Видишь, милочка бежит,
А в пизде мой хуй торчит?
 
   Забавно наблюдать за Ирой. Она прячет глаза от людей, ей кажется, что все догадываются о том, что случилось ночью, и жмется ко мне, ища защиты. Мы съездили в тихий ресторанчик с хорошей кухней, где оба с завидным аппетитом пообедали. Потом я купил ей охапку бордовых роз. Именно охапку, потому что в данном случае количество переходит в качество. Теперь уже действительно все смотрели на нее, точнее, на цветы, и догадывались, за что ей обломилось столько овощей. Благодаря охапке, Ирине стало до пизды чье бы то ни было мнение. Она несла цветы, как ударница переходящее знамя, и даже в машине держала в руках.
   Дом ее был неподалеку от ресторана. По пути я отметил две вывески кооперативов. В прессе пишут, какая у кооператоров тяжелая жизнь, а их все больше и больше становится.
   Я остановил машину в довольно захламленном дворе. Не ожидал, что областной «пыжиковый» квартал будет таким засранным.

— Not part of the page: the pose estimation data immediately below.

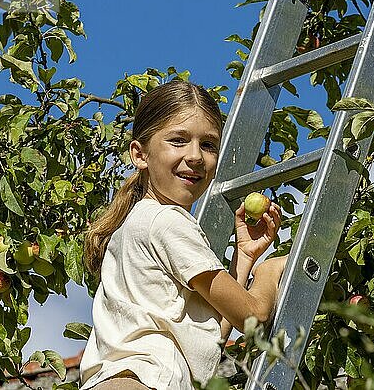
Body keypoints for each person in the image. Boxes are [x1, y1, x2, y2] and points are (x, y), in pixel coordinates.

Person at [79, 80, 288, 390]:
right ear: (140, 154)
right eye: (178, 140)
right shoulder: (167, 221)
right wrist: (270, 272)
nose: (195, 156)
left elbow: (206, 336)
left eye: (208, 144)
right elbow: (252, 317)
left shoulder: (133, 225)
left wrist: (243, 258)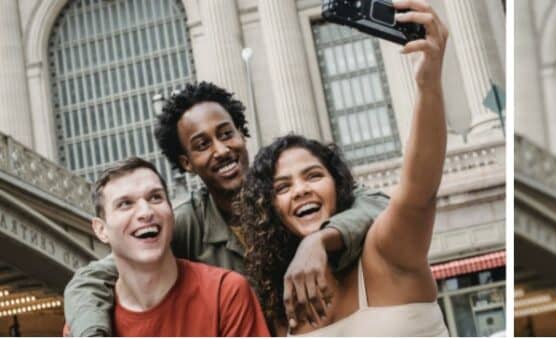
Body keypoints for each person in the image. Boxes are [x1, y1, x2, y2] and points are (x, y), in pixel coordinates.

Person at [63, 82, 389, 335]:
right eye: (203, 145)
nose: (221, 150)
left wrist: (318, 241)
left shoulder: (289, 189)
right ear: (186, 163)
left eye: (226, 134)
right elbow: (91, 279)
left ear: (242, 134)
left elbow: (379, 205)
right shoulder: (184, 224)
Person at [240, 0, 449, 335]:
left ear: (338, 186)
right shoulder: (284, 305)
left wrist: (428, 84)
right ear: (270, 209)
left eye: (313, 175)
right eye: (282, 187)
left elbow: (419, 193)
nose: (301, 190)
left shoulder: (385, 253)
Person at [86, 157, 269, 336]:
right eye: (125, 204)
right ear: (101, 230)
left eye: (156, 197)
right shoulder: (87, 325)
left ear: (172, 215)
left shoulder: (226, 294)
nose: (146, 212)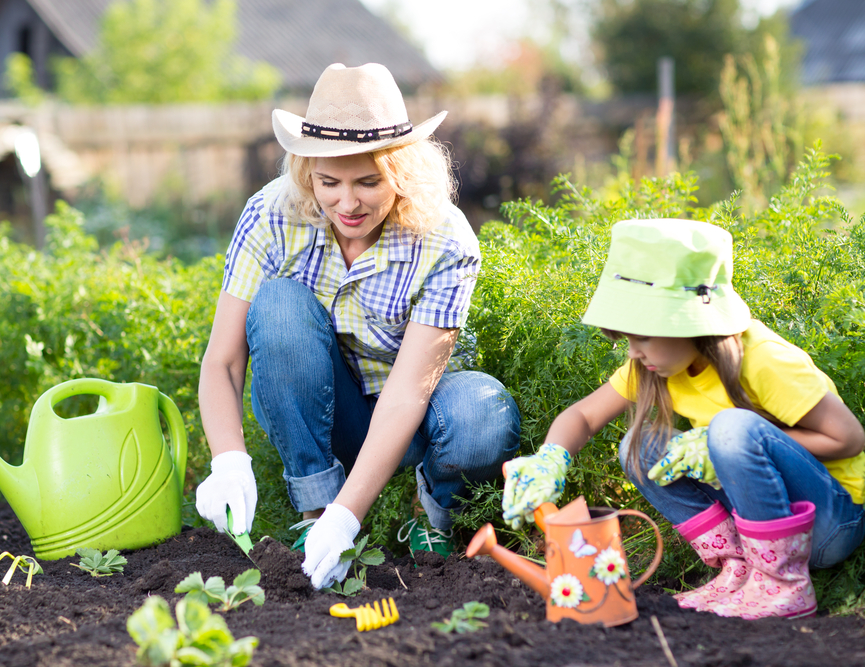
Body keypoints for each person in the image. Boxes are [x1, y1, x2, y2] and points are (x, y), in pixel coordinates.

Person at [194, 63, 521, 590]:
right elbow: (224, 360)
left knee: (484, 417)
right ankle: (314, 510)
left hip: (417, 415)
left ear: (402, 173)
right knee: (278, 303)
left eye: (369, 182)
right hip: (331, 409)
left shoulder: (444, 239)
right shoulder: (272, 216)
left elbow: (407, 396)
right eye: (329, 182)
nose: (347, 203)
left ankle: (430, 514)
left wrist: (352, 517)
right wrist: (228, 459)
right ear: (307, 172)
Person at [501, 218, 865, 620]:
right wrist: (550, 458)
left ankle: (783, 585)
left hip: (831, 521)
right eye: (628, 338)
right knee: (639, 446)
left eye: (643, 336)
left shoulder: (762, 360)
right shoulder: (657, 366)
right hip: (761, 525)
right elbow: (584, 416)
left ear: (690, 322)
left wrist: (724, 442)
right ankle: (739, 567)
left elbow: (849, 438)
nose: (634, 352)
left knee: (730, 427)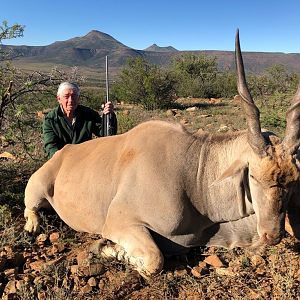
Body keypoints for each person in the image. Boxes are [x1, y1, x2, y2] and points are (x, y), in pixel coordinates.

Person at [43, 82, 117, 159]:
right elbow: (50, 146)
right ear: (59, 99)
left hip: (85, 161)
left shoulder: (89, 114)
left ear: (78, 98)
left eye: (74, 96)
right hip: (62, 163)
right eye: (66, 96)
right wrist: (60, 160)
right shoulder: (50, 119)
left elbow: (106, 135)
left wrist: (109, 116)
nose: (70, 100)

   Ира перехватила мой взгляд и пожаловалась:
   — Раньше по два раза в день уборочная машина приезжала, а теперь появляется, когда захочет. И милиционера из подъезда убрали, шляются, кто хочет.
   — Проводить до двери?
   — Нет. — Она чмокнула меня в щеку и старательно вытерла помаду. — Заедешь в семь?
   — Да.
   Спросить она хотела: заеду ли вообще? И уходить не решается потому, что боится больше не увидеть меня. Я не стал разубеждать, пусть поволнуется, оценит по достоинству свалившееся на нее счастье. Моя скромная особа умеет подать себя.
   Теперь путь мой лежал к окраине города, в район хрущоб. Там живет чмо с бородкой, очками и взглядом всепрощенца — вылитый Чехов. В отличии от писателя, его всепрощение распространяется только на него самого, остальным не забывает ничего. Не люблю бородатых. Неприязнь к ним появилась после одного случая, когда я поднялся с малолетки на взросляк. Я выиграл в карты три пачки сигарет, которые мне были ни к чему, собирался корешам отдать. Тут подходит ко мне мохнорылый чувак и предлагает:
   — Давай отсосу за пачку сигарет.
   Отвел я его на парашу и прорезал в бороду. Он, лязгнув зубами, слег в лужу ссак. Я распечатал пачки, высыпал сигареты ему на еблище. Почти все скатились на пол, промокли. Он их высушил и скурил. Пидор — он со всех сторон дырявый.